Just downriver from my high school was a meat packing plant that had operated in some incarnation since 1877 and every day infused the city of Ottumwa with the smell of pork rinds and death.
That smell was my only personal connection to the plant.* That, and the fact that I grew up on the North Side. The North Side historically existed as the “management” side of town and, despite our commitment to fake-wood paneling, never could shake its white collar sensibilities. By my day, it wasn’t really about meat packing or even money — rich and poor people were everywhere. But still there was a vestigial North Side class, one that protected its children from tobacco chewers and people who said “Warshington.”
I was part of that class, but I didn’t know the difference until Lego castles and dead pigs filled our high school library for the annual Medieval Fair.
Medieval Fair was something the 10th grade world history classes did just before Christmas. It was billed as a showcase for every student’s talent, but I’m pretty sure the point was to get the history teachers back on schedule. My class jumped to Medieval Fair straight from ancient Greece.
The reason we’d fallen so far behind was that my teacher’s method was to make us read the entire textbook aloud in class. A paragraph per student. Including the illiterate kid.
This was something I had not seen growing up North Side. At 16, the boy could barely sound out letters. It was a total phonic meltdown, painful for us all. We began counting the paragraphs ahead of time to see which one he’d have to read. If it was a doozy, kids would skip paragraphs or sneak in a photo caption to throw off the count. Then the teacher thought we were screwing around, so he became hyper-vigilant.
At that point, the kid’s best hope was for all of us to read as slowly as possible.
And so, in December, we hopped from the Battle of Corinth to the Battle of Hastings and never looked back.
*****
I’ll be the first to admit my Medieval Fair project was way too big a deal. My friend Sarah and I researched Christmas carol origins (pre-Internet this was really hard) and wrote up little reports next to the staff music on parchmenty paper. Sarah used a calligraphy pen to make it pretty, and I bound the pages with ribbons.
On project day, I placed the carol book on my desk and glowed until frantic hissing broke out between the two girls across the aisle. I’ll call them Loretta and Tina.
“Loretta! Did you buy our project?” Tina whispered.
From a True Value Hardware bag, Loretta produced a Duraflame firelog and a plastic Christmas wreath covered with fake frost.
“Perfect!” Tina cheered.
“What is that?” I asked.
Tina stuck the Duraflame through the Christmas wreath.
“It’s a Yule log.”
They never did unwrap the Duraflame. I stared at the label. DUR(wreath)LAME, it said.
“What!” Loretta grumbled. “It’s no worse than the cookies.”

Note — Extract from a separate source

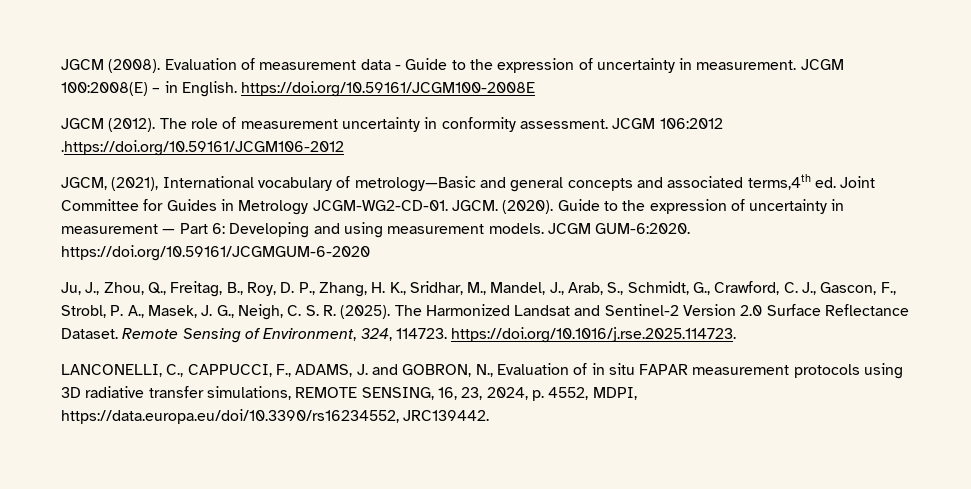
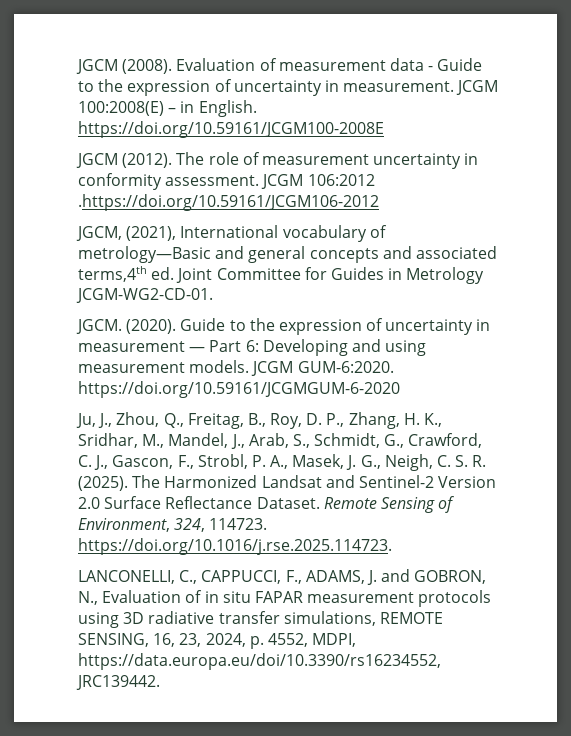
(448, 205) none -> (213, 295) //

The cookies. Our teachers had given everyone a list of project ideas for the fair, and one of them was a “Medieval” recipe for cookies. The recipe made several appearances at Medieval Fair, scrawled onto notecards and stapled to paper plates that obviously contained Pillsbury Instant Sugar Cookies.

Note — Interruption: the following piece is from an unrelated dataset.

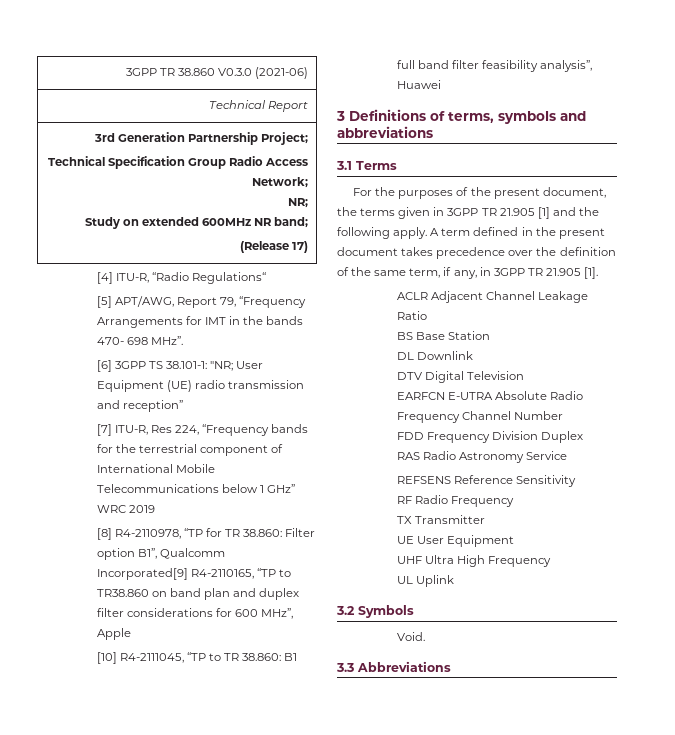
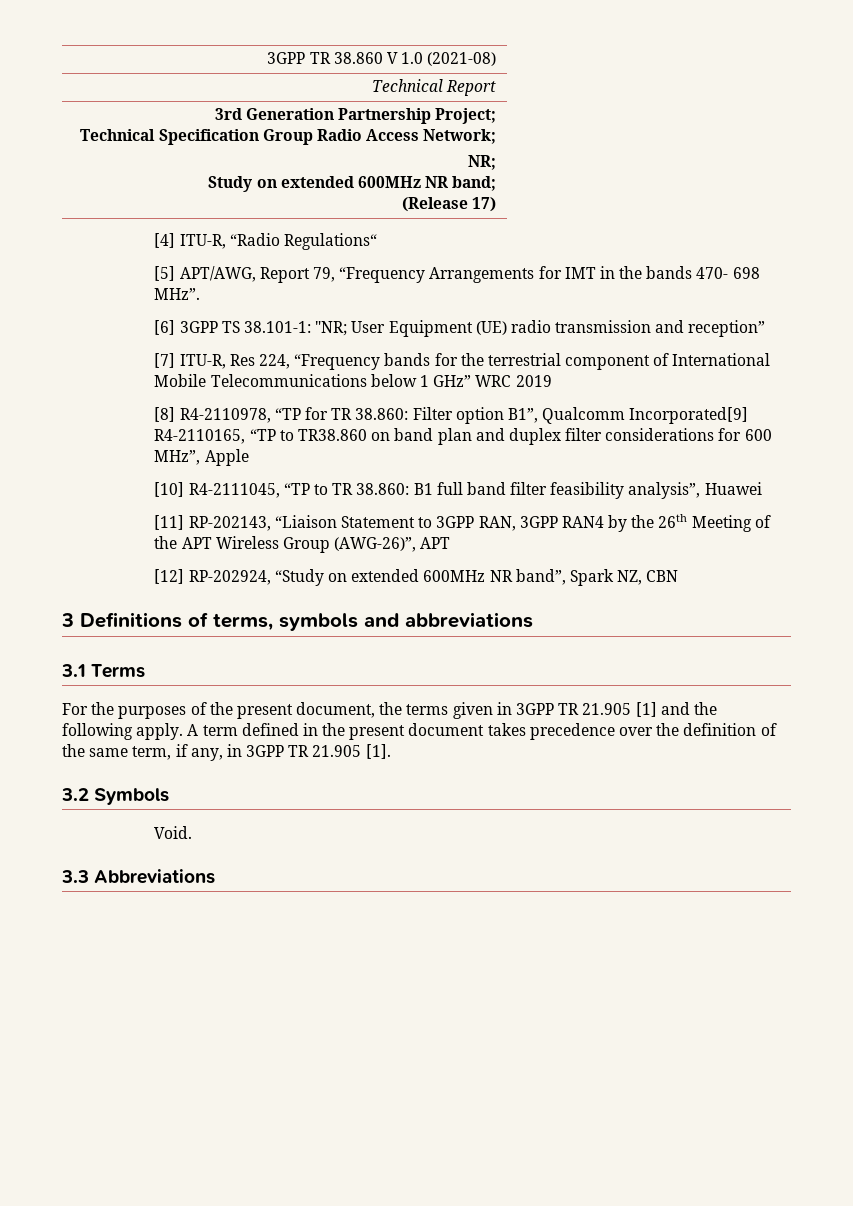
[218,67,309,79] V0.3.0 (2021-06) -> [386,52,497,66] V 1.0 (2021-08)
(441, 84) none -> [154,514,771,532] [154,536,451,553] [154,569,679,586] // [11] RP-202143, “Liaison Statement to 3GPP RAN, 3GPP RAN4 by the 26th Meeting of the APT Wireless Group (AWG-26)”, APT // [12] RP-202924, “Study on extended 600MHz NR band”, Spark NZ, CBN
[396,291,588,303] [396,311,427,320] [396,331,490,340] [396,351,473,360] [396,371,524,383] [396,391,583,400] [396,411,563,423] [396,431,583,443] [396,451,567,463] [396,475,576,487] [396,495,514,507] [396,515,485,524] [396,535,514,547] [396,555,551,567] [396,575,454,587] // ACLR Adjacent Channel Leakage Ratio // BS Base Station // DL Downlink // DTV Digital Television // EARFCN E-UTRA Absolute Radio Frequency Channel Number // FDD Frequency Division Duplex // RAS Radio Astronomy Service // REFSENS Reference Sensitivity // RF Radio Frequency // TX Transmitter // UE User Equipment // UHF Ultra High Frequency // UL Uplink -> (391, 751) none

It was too late to help those people, or Tina and Loretta. I mumbled something about how resourceful they were, and that should count for a lot.
A few days later our grades came back. I got a 95.
So did the Yule log.
*****
As we filed into the library to admire our classmates’ work, a noxious odor sunk into my hair.
“What is going on at the plant today?” I asked. No one knew or cared or even seemed to notice. The smell got stronger. Like garbage, or roadkill up close.
Then, rising grandly from behind dozens of Medieval Pillsbury cookies, the source came into view: Two hog faces, eyes open and cloudy, displayed on serving platters.
One ambitious student had arranged grapes behind the ears and shoved an apple in its mouth.
The whole library smelled of rotting flesh.
I held my nose and leaned close enough to see the grade.
98.
“Can you believe those?” the teacher said to me. “The boys just went down to the plant and asked for Boar’s Heads. And they got ‘em!”
I left the banquet table to check out some Reynolds Wrap longswords next to my beloved carol book and tried not to gag on the past.
*After I left Ottumwa, my brother worked a couple of summers at the plant. He was a shit-squeezer — the guy who flushes poop out of the pigs’ intestines. His safety steward was my old friend Josh, who got sent to the docter in 7th grade after he snorted a chain of paper clips into his nose and pulled them out of his mouth.